オンライン家庭教師の生徒で、業務委託によって紹介された高校3年生の生徒でした。英語を担当しました。いわゆる勉強が苦手で嫌いなタイプの生徒でしたので、理論的な説明は最小限にして、発音・発声して、基本例文を暗唱するなどのアクティビティを多く取り入れる方針で進めていきました。「先生との相性がよいので国語もみてほしい」と言われるほどでした(委託業務にこの件は揉み消されましたが)。

埋めきれない溝

理論的な説明は最小限にするにしても、せめてSVOCと品詞の理解と暗記はしてもらいたかったので、しっかり文型をとって、仕組みを解説した上で暗唱するというスタイルを取りましたが、文が複雑になっていくにつれて、本人の知的好奇心が底をついたように感じました。

或るとき、宿題の出来が異様に悪かった(前回と全く同じミスをしていた)ので、「ノートに書いてあるとおりにやり直してみましょう」と声をかけましたが、本人はしどろもどろ。不審に思ったので、ノートを確認してみると、重要な部分の板書が抜け落ちていました。

私は思い切って「どうして書いていないのですか」と尋ねましたら、「書くスペースがなかった」と。私は創世記のアダムとイヴを想い起こしました。どうしようもない言い逃れをする人間の姿です。私は怒りを押し殺して「ノートがそこで無くなってしまったということですか。次のページはありますか」と問いましたら、彼は次のページを開いて当惑していました。私は付け加えて「板書したことは漏れなく書いてください。授業が早ければ待つこともできますから、ゆっくり確実に書いてください」と伝えました。
その後の彼の反応と対応は、とても味わい深く印象深いものでした。

言葉を受け止めきれない子供の姿

まず、私の「しっかり書いてください」という問いかけを邪険に扱いました。真摯に受け止めませんでした。生返事すらありませんでした。本当に子供じみていて、「ごめんなさい」の一言も言いませんでした。言葉は心です。彼はこの歳になるまで、自分の非を引き受けて反省し、これからどうするのかを周囲に表明するという所作を知らなかったのです。こういった躾はオンラインではできません

第二に、その直後、彼は別の教師に乗り換えました

理由は「相性が悪い」という社交辞令でした。

ご家庭でどのような話し合いがあったかは知りませんが、このご家庭は教育と娯楽を履き違えているように感じました。保護者の方は、当初の面談で「楽しく勉強させたい」とおっしゃっていました。おそらく悪気はなく通俗的な意味でそうおっしゃったのだと思いますが、ここに言葉の罠があると思います。

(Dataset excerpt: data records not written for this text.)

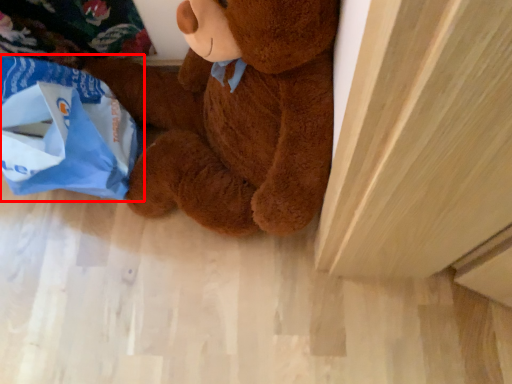
Question: From the image's perspective, where is grocery bag (annotated by the red box) located relative to teddy bear?

Choices:
 (A) below
 (B) above

Answer: (A)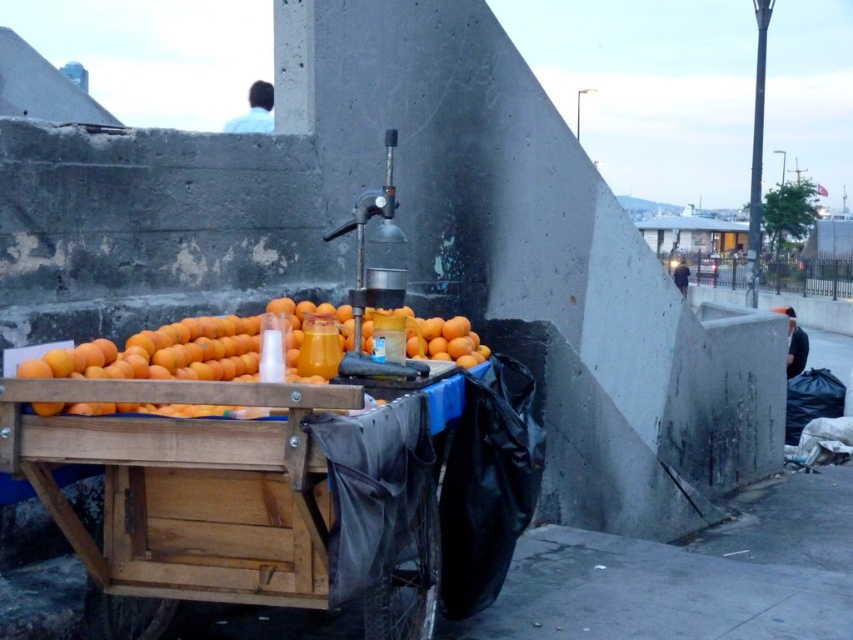
Question: Is dark blue shirt at lower right smaller than dark blue fabric at right?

【勉強】は訓読みすると「つとめて、こわばる」です。これを「たのしい、らく」という語句で修飾するのは形容矛盾です。確かに何かを学ぶことは楽しいです。しかし、そこには訓練や練習といった苦痛が伴います。何かを学習し身につけることは、脳と身体のプログラムを書き換えることですから、そこに痛みが伴うのは当然のことです。スポーツをやっていた、この生徒がそのことを直観的に知らなかったのはとても残念に思います。

オンライン「指導」の難しさ

人間としての基本的な作法に関する指導(躾)は、オンラインでは難しいと思います。躾は人格的な関係、すなわち信頼関係をベースにしてなされるものだからです。ビデオ通話では、本当の意味での信頼関係が構築できないというのは、コロナ禍で多くの人が経験したのではないかと思います。もしできると思うのであれば、それは上辺の関係にすぎないか、あるいは、対面の関係がベースになっている場合だと思います。

完全オンライン、出会いからオンラインという場合には、学生自身がある程度自律的でなければならないというのが、私の考えです。